Прораб, молодой исполнительный парень, охотно объяснил, что бараки действительно снес бульдозер, но бульдозеристу эту работу он оформил как дорожные работы, а группа из трех человек оформлена на разовую работу по просьбе начальника СМП, он сам тогда приезжал
на участок и привез троих молодых людей, кажется, это были студенты, причем один из них вроде бы начальников племянник. Молодые люди приехали отдохнуть на природе, у них была палатка и шампуры для шашлыков. И начальник попросил организовать им небольшую денежную сумму - вот прораб и организовал.Яков Александрович забрал тогда с собой липовый наряд, попросил прораба написать объяснительную, и что интересно - прораб легко, даже можно сказать - охотно согласился, и с этими бумажками Яков Александрович немедля отправился в прокуратуру.
А когда начальник, узнав об этом, вызвал его для объяснений, он сказал ему коротко и перейдя на "ты", что было для корректного Якова Александровича признаком большого гнева. Он сказал ему так:
– Ты вор. А работать с вором я не стану. Если тебя не снимут, я уйду.
Потом был шум. Начальника этого сняли все же. Были директивные письма, заработал и беспроволочный телеграф. Зудин узнал об этом случае, разыскал адрес Якова Александровича и пригласил его на работу к себе в мехколонну. Яков Александрович согласился не раздумывая. При всей своей бухгалтерской сухости он не лишен был романтических помыслов, а строительство БАМа - это, что ни говорите, строительство БАМа.
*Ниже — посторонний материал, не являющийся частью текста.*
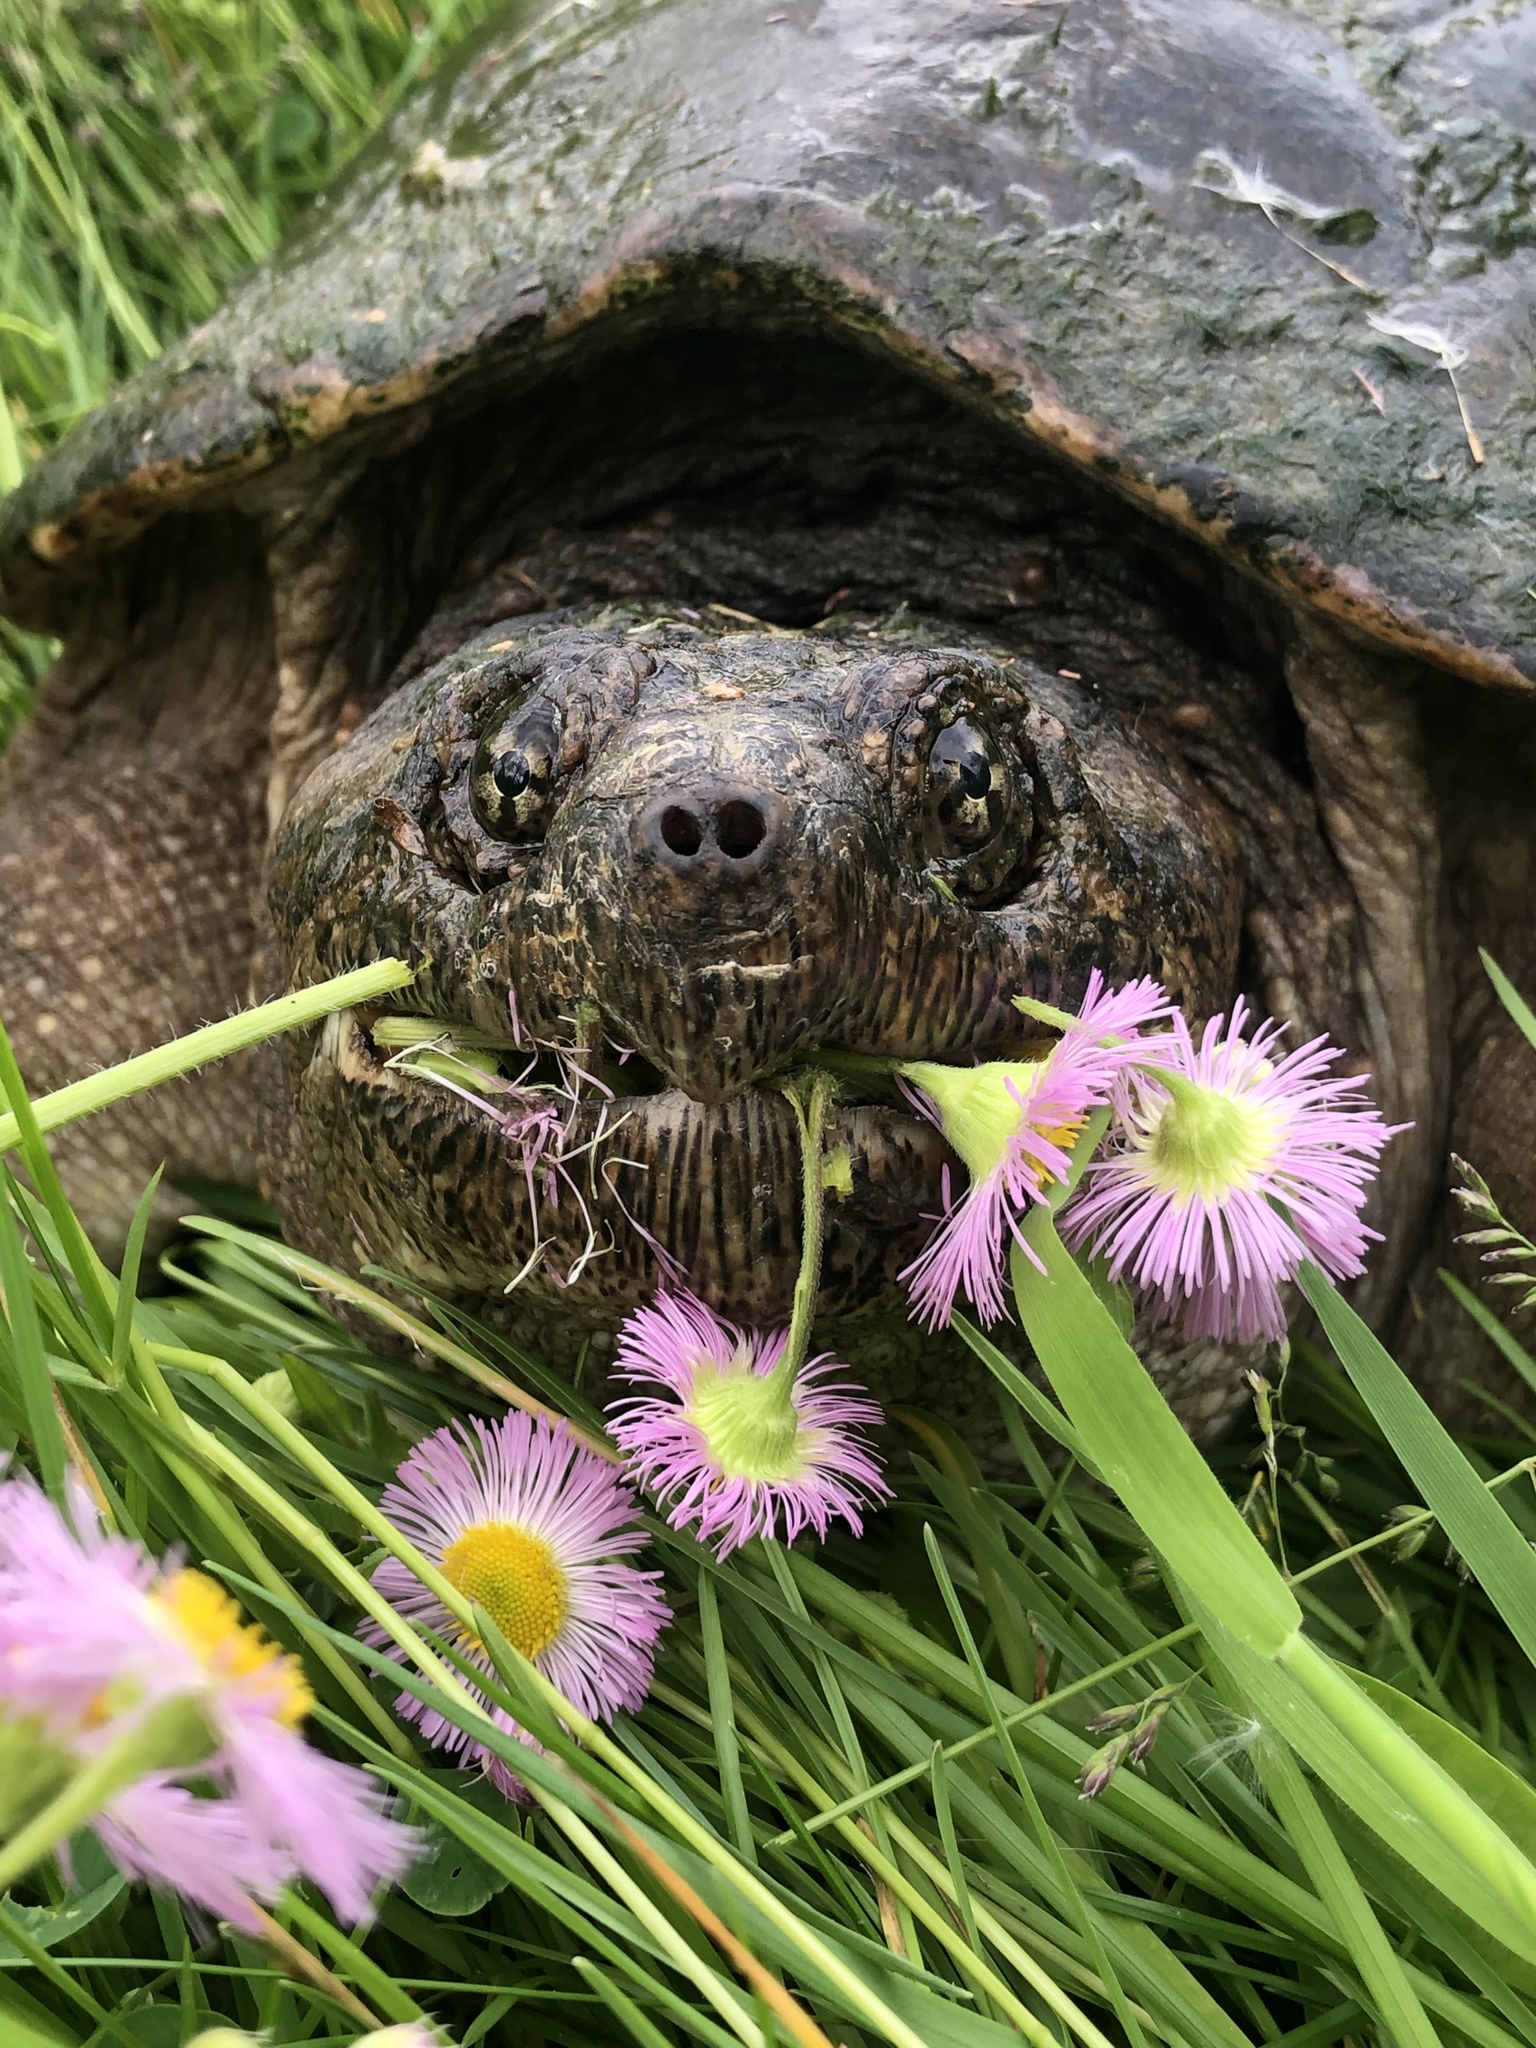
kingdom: Animalia
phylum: Chordata
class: Testudines
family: Chelydridae
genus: Chelydra
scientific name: Chelydra serpentina
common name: Common snapping turtle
Одна, так сказать, единичная жалоба - этого было, конечно, недостаточно, чтобы делать так называемые оргвыводы. Однако в тресте мало-помалу складывалось о Зудине весьма отрицательное мнение. Зудин не любил ездить в трест. Почти никогда не звонил с просьбой в чем-нибудь помочь. И поэтому у заместителя управляющего и у главного механика закрадывалось такое подозрение, что Зудин просто бездельник. Ибо кто работает, у того возникают трудности, а у кого не возникает, тот...
И слово "Зудин" начинало носиться в трестовском воздухе только в связи с какой-нибудь неприятностью, например, оно некоторое время не сходило с уст в связи с тем судебным процессом, который Зудин проиграл.
Как уже упоминалось, Зудин не с луны свалился на головы трудящихся мехколонны, а вышел, как говорится, из гущи жизни. Из той самой гущи жизни, в которой иногда все складывается так, что нельзя не поднять чарку, не разделить компанию. И у Зудина иногда все складывалось так, что он поднимал чарку и разделял компанию. Он умел это делать таким образом, чтобы в результате было хорошо, а не плохо. То есть Зудин не был в этом отношении абсолютно стерильным человеком.
Однако он совершенно не терпел производственного пьянства и был немало озадачен, когда столкнулся с ним в своей мехколонне.
Дело было совершенно не в том, что все это не вязалось с существующим на БАМе сухим законом. Зудин, как человек многоопытный, никаких иллюзий насчет этого сухого закона не строил. Ибо, во-первых, сухой закон охватывал только УРСовские торговые точки. А в старых, не бамовских поселках продавался питьевой спирт. И для "колесных" дорожно-строительных подразделений закупка "горючего" не была сколько-нибудь серьезной проблемой.
Во-вторых, на БАМе официально разрешалось раз в неделю - в суббогу или в предпраздничные дни - продавать коньяк и шампанское. Высокие же заработки позволяли употреблять дорогой коньяк не как деликатес, а как, скажем, водку.
Озадачен же Зудин был потому, что ожидал встретить несколько иной настрой во вверенной ему мехколонне. Он ожидал встретить деловой энтузиазм и бескорыстную преданность делу со стороны, по крайней маре, комсомольцев. Но оказалось, что комсомольцев в этой мехколонне почти не было. За исключением пяти-шести молодых специалистов, окончивших техникумы, собрался здесь народ в основном уже в возрасте, часто - кочевой, привыкший к вербовкам, хорошим подъемным и к северным коэффициентам. А молодежь, которая приехала сюда в начале стройки, в этой мехколонне не удержалась, уволилась понемногу, о чем говорила пухлая папка приказов, хранящаяся у инспектора по кадрам.